As I regularly monitor the Atlantic Ocean, Caribbean Sea and Gulf of Mexico for tropical trouble, thanks to the National Hurricane Center, I came across a few interesting and heartbreaking pieces on Hurricane Katrina and the long shadow it still casts on all of America five years later.
The big what-if: The San Antonio Current republished a New Orleans Gambit interview with Spike Lee about “If God Is Willing And Da Creek Don’t Rise,” his HBO documentary sequel to “When The Levees Broke.” Both multi-part films explore the history of New Orleans and the natural and political devastation its inhabitants endured in the days, months and years after Hurricane Katrina. “If God Is Willing” premiered this week on HBO.

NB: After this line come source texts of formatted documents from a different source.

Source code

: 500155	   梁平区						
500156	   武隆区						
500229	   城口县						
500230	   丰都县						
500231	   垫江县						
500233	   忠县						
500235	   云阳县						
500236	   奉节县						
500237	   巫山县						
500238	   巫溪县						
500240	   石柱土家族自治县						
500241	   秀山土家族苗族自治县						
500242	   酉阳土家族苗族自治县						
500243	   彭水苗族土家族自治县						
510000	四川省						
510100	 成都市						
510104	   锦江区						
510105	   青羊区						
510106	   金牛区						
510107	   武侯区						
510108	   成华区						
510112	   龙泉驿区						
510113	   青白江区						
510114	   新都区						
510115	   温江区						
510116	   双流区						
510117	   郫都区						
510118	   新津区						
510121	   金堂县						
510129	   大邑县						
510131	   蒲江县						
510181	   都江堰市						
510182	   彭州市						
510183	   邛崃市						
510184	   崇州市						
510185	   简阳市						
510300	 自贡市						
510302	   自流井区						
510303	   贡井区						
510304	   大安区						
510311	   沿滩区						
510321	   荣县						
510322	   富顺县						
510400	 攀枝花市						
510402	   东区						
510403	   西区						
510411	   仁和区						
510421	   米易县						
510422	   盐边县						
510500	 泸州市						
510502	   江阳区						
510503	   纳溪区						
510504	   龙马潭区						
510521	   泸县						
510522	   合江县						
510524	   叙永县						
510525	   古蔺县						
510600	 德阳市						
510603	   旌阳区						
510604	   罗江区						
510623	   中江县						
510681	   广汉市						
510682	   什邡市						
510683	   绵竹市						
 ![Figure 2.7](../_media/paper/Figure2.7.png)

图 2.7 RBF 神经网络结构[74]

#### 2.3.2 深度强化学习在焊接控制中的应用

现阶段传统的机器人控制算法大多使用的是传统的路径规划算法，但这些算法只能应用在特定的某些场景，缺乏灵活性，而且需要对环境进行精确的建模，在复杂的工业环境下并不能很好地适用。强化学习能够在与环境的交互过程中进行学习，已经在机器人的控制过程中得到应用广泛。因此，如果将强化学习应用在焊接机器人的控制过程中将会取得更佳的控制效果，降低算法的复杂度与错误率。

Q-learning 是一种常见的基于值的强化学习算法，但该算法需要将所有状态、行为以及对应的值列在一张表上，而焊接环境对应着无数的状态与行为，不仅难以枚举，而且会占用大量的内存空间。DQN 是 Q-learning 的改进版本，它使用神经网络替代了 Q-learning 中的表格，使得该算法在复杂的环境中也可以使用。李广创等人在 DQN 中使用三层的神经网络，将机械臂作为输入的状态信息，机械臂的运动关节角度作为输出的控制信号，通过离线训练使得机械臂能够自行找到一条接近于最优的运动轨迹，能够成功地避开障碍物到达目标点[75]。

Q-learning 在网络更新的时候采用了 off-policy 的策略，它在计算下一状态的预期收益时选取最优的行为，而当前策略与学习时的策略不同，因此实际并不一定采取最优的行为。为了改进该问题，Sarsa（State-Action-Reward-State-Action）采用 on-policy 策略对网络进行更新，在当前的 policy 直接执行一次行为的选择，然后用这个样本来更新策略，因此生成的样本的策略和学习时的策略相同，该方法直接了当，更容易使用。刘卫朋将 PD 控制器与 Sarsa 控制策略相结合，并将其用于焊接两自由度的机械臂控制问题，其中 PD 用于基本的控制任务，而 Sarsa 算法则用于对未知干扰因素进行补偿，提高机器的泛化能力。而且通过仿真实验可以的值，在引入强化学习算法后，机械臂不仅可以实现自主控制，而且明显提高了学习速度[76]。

‘We Knew the Story Was Not Done’: Newsweek also interviews Lee about the documentary. At one point, the filmmaker is asked if he thinks New Orleans residents will ever feel comfortable in their city again. Lee responds, “Still today, people are dealing with posttraumatic stress, especially kids, and this was five years ago. First of all, you can never feel 100 percent secure, because New Orleans is under sea level, and it’s in the direct path of storms during hurricane season. So it’s just a risk living there.”
Uneven Katrina recovery efforts often offered the most help to the most affluent: From the Washington Post: “In New Orleans, the massive government effort to repair the damage from Hurricane Katrina is fostering a stark divide as the state governments in Louisiana and Mississippi structured the rebuilding programs in ways that often offered the most help to the most affluent residents. The result, advocates say, has been an uneven recovery, with whites and middle-class people more likely than blacks and low-income people to have rebuilt their lives in the five years since the horrific storm.”
New Orleans’ Lower Ninth: Katrina’s Forgotten Victim? From Time: “Only a fifth of the Lower Ninth’s 20,000 residents have returned to live since 2005, in no small part because of inadequate reconstruction funding compared to aid that homeowners in other New Orleans neighborhoods have received, and because of the slow pace of long-promised infrastructure and other community development projects.”
And finally: Check out “Law and Disorder,” the latest Frontline TV documentary, which was produced in a partnership with ProPublica.org and the Times-Picayune, which each have their own excellent investigation packages devoted to the post-Katrina chaos. And then take a look at “The Storm,” Frontline’s first riveting look at Katrina and New Orleans.